Ramba"n on Bemidbar 14:17 (the link points to the continuation page, where the part I shall summarize is) notices that when Moishe uses the 13 middot formulary, he omits נוצר חסד לאלפים ("passes kindness to a thousand generations") as an allusion to the forefathers' merit.

The reason Moshe omits this is that the land was promised to the forefathers and B'nai Yisra'el was supposed to inherit the land from them. However, by rebelling against the land, essentially, they are also rebelling against the forefathers because they are refusing the very gift that the forefathers chose.
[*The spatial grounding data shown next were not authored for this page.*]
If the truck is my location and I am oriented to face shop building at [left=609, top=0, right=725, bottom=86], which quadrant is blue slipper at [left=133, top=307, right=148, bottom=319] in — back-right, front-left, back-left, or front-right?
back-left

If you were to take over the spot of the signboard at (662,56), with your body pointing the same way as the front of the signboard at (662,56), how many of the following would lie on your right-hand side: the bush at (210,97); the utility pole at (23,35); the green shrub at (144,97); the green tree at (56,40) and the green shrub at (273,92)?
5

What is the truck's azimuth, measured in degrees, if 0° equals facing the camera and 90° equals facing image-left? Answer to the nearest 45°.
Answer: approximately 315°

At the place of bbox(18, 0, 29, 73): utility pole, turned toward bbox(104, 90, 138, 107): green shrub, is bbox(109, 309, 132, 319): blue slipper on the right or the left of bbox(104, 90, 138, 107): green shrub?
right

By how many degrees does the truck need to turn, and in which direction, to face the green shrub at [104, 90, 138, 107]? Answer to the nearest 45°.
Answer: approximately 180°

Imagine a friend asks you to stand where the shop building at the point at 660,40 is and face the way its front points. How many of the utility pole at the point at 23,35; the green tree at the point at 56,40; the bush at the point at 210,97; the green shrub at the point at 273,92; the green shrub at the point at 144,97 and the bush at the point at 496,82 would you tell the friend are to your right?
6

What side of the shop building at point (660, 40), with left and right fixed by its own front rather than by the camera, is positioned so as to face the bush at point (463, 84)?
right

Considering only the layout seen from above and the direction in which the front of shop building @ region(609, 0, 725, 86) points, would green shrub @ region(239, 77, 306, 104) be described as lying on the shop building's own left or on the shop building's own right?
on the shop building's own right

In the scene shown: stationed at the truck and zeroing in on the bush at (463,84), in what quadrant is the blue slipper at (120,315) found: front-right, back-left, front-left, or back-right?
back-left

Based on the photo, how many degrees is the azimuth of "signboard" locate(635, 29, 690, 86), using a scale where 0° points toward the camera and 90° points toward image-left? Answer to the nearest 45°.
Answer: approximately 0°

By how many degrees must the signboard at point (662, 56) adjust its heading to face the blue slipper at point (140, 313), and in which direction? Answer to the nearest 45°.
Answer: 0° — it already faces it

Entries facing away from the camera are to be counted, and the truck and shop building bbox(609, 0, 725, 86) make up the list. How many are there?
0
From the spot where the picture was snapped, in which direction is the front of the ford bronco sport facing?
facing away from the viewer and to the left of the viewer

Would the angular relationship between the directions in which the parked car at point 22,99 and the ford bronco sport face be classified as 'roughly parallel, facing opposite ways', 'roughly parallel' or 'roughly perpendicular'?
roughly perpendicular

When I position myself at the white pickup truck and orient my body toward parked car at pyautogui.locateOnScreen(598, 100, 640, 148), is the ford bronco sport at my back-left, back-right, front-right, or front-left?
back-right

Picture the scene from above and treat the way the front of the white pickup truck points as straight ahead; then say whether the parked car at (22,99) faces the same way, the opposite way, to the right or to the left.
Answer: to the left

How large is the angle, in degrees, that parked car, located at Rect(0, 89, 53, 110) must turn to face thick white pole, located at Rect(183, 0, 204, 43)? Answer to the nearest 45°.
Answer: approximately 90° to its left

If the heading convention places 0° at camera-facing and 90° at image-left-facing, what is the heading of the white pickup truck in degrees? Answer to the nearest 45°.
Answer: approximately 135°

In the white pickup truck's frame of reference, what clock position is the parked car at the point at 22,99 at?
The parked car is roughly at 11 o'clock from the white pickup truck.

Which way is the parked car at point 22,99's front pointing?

Similarly, in the Golden Calf incident, Moses says, "And this land you said to them, 'I will give to your seed and they will inherit it, forever." In the spy incident, how could Moses say this phrase, truthfully, when it was clear that B'nai Yisra'el implied "We cannot accept this gift"?

My analysis:

Zechut Avot is frequently a powerful defense against G-d's punishment. View how often this idea is invoked in Tanac"h, and it is a point frequently stated in Tachanun and Selichot. B'nai Yisra'el doubted G-d's abilities with other issues, while they were in the desert. However, by specifically doubting G-d's bringing them to the land, they lost the power of Zechut Avot. Even if teshuva would have worked, (See this question.) they couldn't have invoked zechut avot.